Oct 14 2022Reviewed by Alex Smith
Scientists from the University of Helsinki, Aalto University, HUS Comprehensive Cancer Center, and Stanford University have designed an artificial intelligence (AI) platform capable of predicting which patients with skin cancer will gain from a treatment that triggers the immune defense system.
In reality, the AI model facilitates identifying skin cancer with a blood test, establishing the prognosis, and targeting therapies more and more accurately.
The skin cancer-related research has been published in the respected journal Nature Communications.
The Right Medication for the Right Patient
It has been proven that improving the body’s own defense mechanism is a major positive treatment for skin cancer. The issue with treatments that trigger the immune system is the dissimilarities between patient groups: while some patients are said to be cured, others do not benefit from the treatment.
“Prior research has been unable to provide doctors with tools that would predict who will benefit from treatment that activates the defense system. The correct targeting of therapies is extremely important, since drug therapies are expensive and serious adverse effects fairly common,” stated Jani Huuhtanen, a Doctor and Doctoral Researcher, from the University of Helsinki and Aalto University.
A Complex AI Model for a Straightforward Question
The international research team theorized that the immune cells of patients for whom the unsuccessful treatment do not identify skin cancer as an adversary, which is why the patients do not gain from the therapy.
Employing the AI model, the team examined samples from approximately 500 patients with skin cancer and compared them with the samples of nearly 1,000 healthy persons.
To assist in the analysis, the team used another AI model built by the Mark M. Davis Lab at Stanford University. Based on these samples, the scientists just assessed the number of immune cells that identified skin cancer.
As estimated, more skin cancer-detecting defensive cells were spotted in patients with melanoma than in healthy patients.
“This finding may in the future make it possible to identify skin cancer from a blood sample,” says Professor of Translational Hematology Satu Mustjoki from the University of Helsinki and HUS Comprehensive Cancer Center.
Furthermore, patients with skin cancer who had more defensive cells that recognized skin cancer cells were more probable to gain from treatments that trigger the immune system than those missing such cells.
Focusing the AI Model on Other Cancer Types
The application of AI models in the field of medicine has increased substantially, but applying them in patient care needs a long-term partnership between doctors and scientists studying AI.
In future studies, our aim is to explore the utilization of the AI model now developed and investigate whether it can predict treatment responses also for novel cancer drug therapies still in development.

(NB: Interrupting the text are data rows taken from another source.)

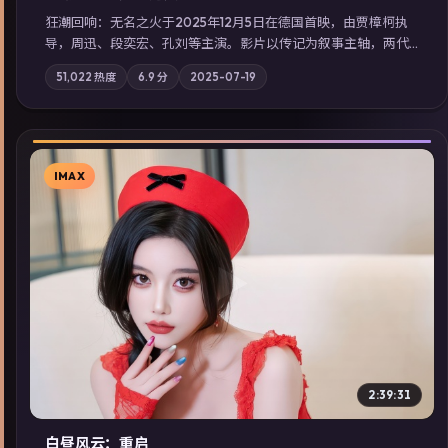
狂潮回响：无名之火于2025年12月5日在德国首映，由贾樟柯执
导，周迅、段奕宏、孔刘等主演。影片以传记为叙事主轴，两代
人的执念在暴风雨夜正面相撞；摄影与配乐强化地域气质；站内
51,022
热度
6.9
分
2025-07-19
亦可通过「国产免费观看高清电视剧在线看」延展检索同类型高
分佳作，畅享高清在线追剧体验。
IMAX
▶
2:39:31
白昼风云：重启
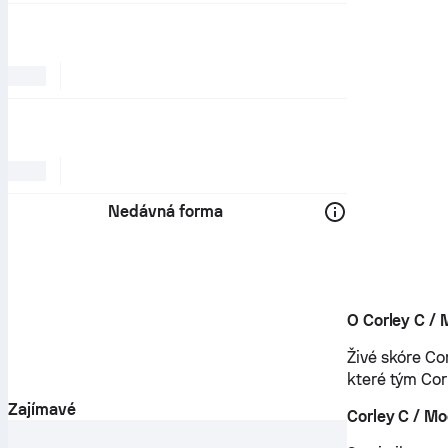
Nedávná forma
O Corley C / 
Živé skóre Co
které tým Cor
Zajímavé
Corley C / Mo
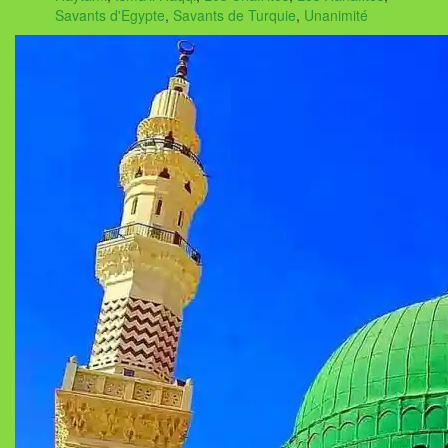
Savants d'Egypte
,
Savants de Turquie
,
Unanimité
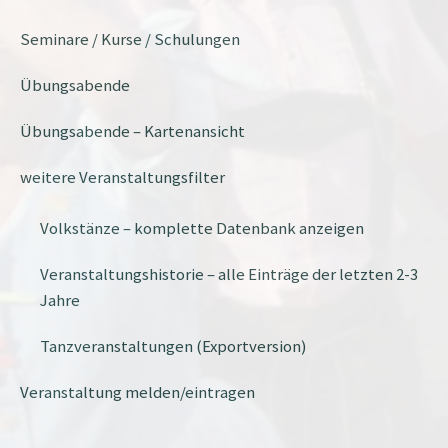
Seminare / Kurse / Schulungen
Übungsabende
Übungsabende – Kartenansicht
weitere Veranstaltungsfilter
Volkstänze – komplette Datenbank anzeigen
Veranstaltungshistorie – alle Einträge der letzten 2-3
Jahre
Tanzveranstaltungen (Exportversion)
Veranstaltung melden/eintragen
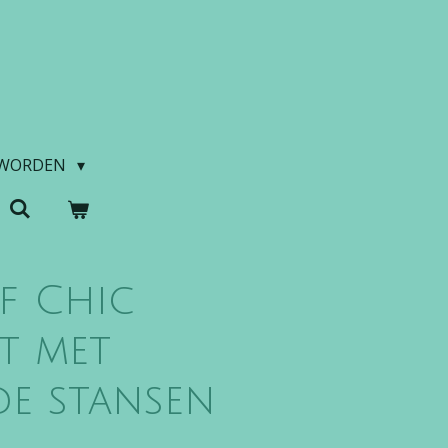
 WORDEN
f Chic
et met
de stansen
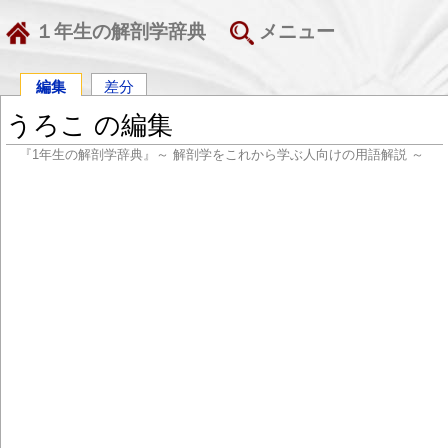
１年生の解剖学辞典
メニュー
編集
差分
うろこ の編集
『1年生の解剖学辞典』～ 解剖学をこれから学ぶ人向けの用語解説 ～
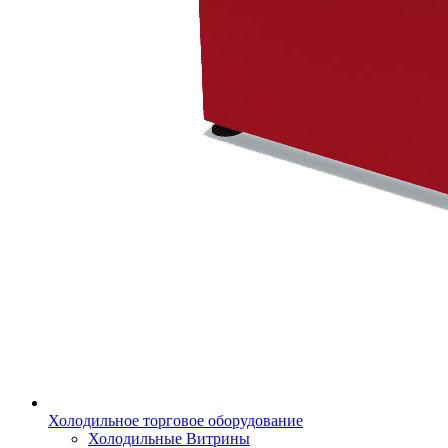
Холодильное торговое оборудование
Холодильные Витрины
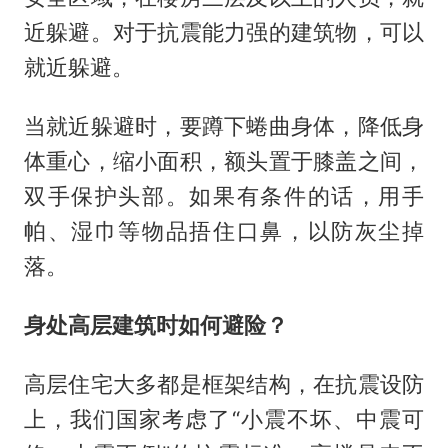
近躲避。对于抗震能力强的建筑物，可以
就近躲避。
当就近躲避时，要蹲下蜷曲身体，降低身
体重心，缩小面积，额头置于膝盖之间，
双手保护头部。如果有条件的话，用手
帕、湿巾等物品捂住口鼻，以防灰尘掉
落。
身处高层建筑时如何避险？
高层住宅大多都是框架结构，在抗震设防
上，我们国家考虑了“小震不坏、中震可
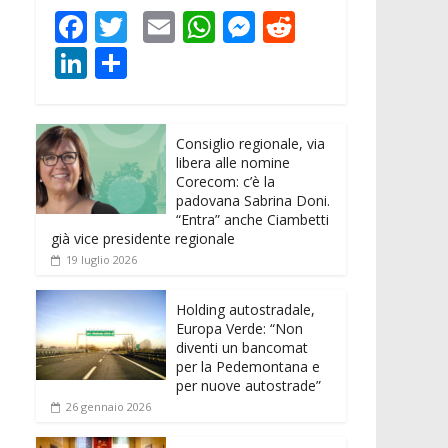
F
T
E
W
M
R
ac
w
m
h
e
e
Li
C
e
itt
ai
at
ss
d
n
o
b
er
l
s
e
di
k
n
o
A
n
t
Consiglio regionale, via
e
di
libera alle nomine
o
p
g
dI
vi
Corecom: c’è la
padovana Sabrina Doni.
k
p
er
n
di
“Entra” anche Ciambetti
già vice presidente regionale
19 luglio 2026
Holding autostradale,
Europa Verde: “Non
diventi un bancomat
per la Pedemontana e
per nuove autostrade”
26 gennaio 2026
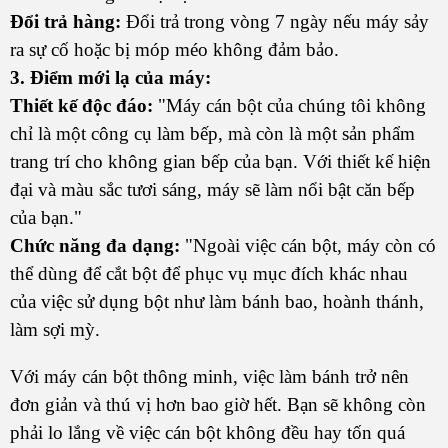
Đổi trả hàng:
Đổi trả trong vòng 7 ngày nếu máy sảy
ra sự cố hoặc bị móp méo không đảm bảo.
3. Điểm mới lạ của máy:
Thiết kế độc đáo:
"Máy cán bột của chúng tôi không
chỉ là một công cụ làm bếp, mà còn là một sản phẩm
trang trí cho không gian bếp của bạn. Với thiết kế hiện
đại và màu sắc tươi sáng, máy sẽ làm nổi bật căn bếp
của bạn."
Chức năng đa dạng:
"Ngoài việc cán bột, máy còn có
thể dùng để cắt bột để phục vụ mục đích khác nhau
của việc sử dụng bột như làm bánh bao, hoành thánh,
làm sợi mỳ.
Với máy cán bột thông minh, việc làm bánh trở nên
đơn giản và thú vị hơn bao giờ hết. Bạn sẽ không còn
phải lo lắng về việc cán bột không đều hay tốn quá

Harri Lähdesmäki, Associate Professor of Computational Biology and Machine Learning, Aalto University
“Our AI model is agile and adaptable, making it possible to calculate the number of cancer-sensing defensive cells also in the case of other cancers, including breast cancer, lung cancer, and blood cancers,” Jani Huuhtanen adds.
“All of our research is based on open-source software, which makes our AI model available to other researchers and doctors, also enabling its further development,” added Jani Huuhtanen.
The researchers acknowledge funding from the European Research Council, the Sigrid Jusélius Foundation, the Cancer Foundation Finland, the Academy of Finland, and the Gyllenberg Foundation. The study was conducted under the iCAN Digital Precision Cancer Medicine flagship platform sponsored by the Academy of Finland.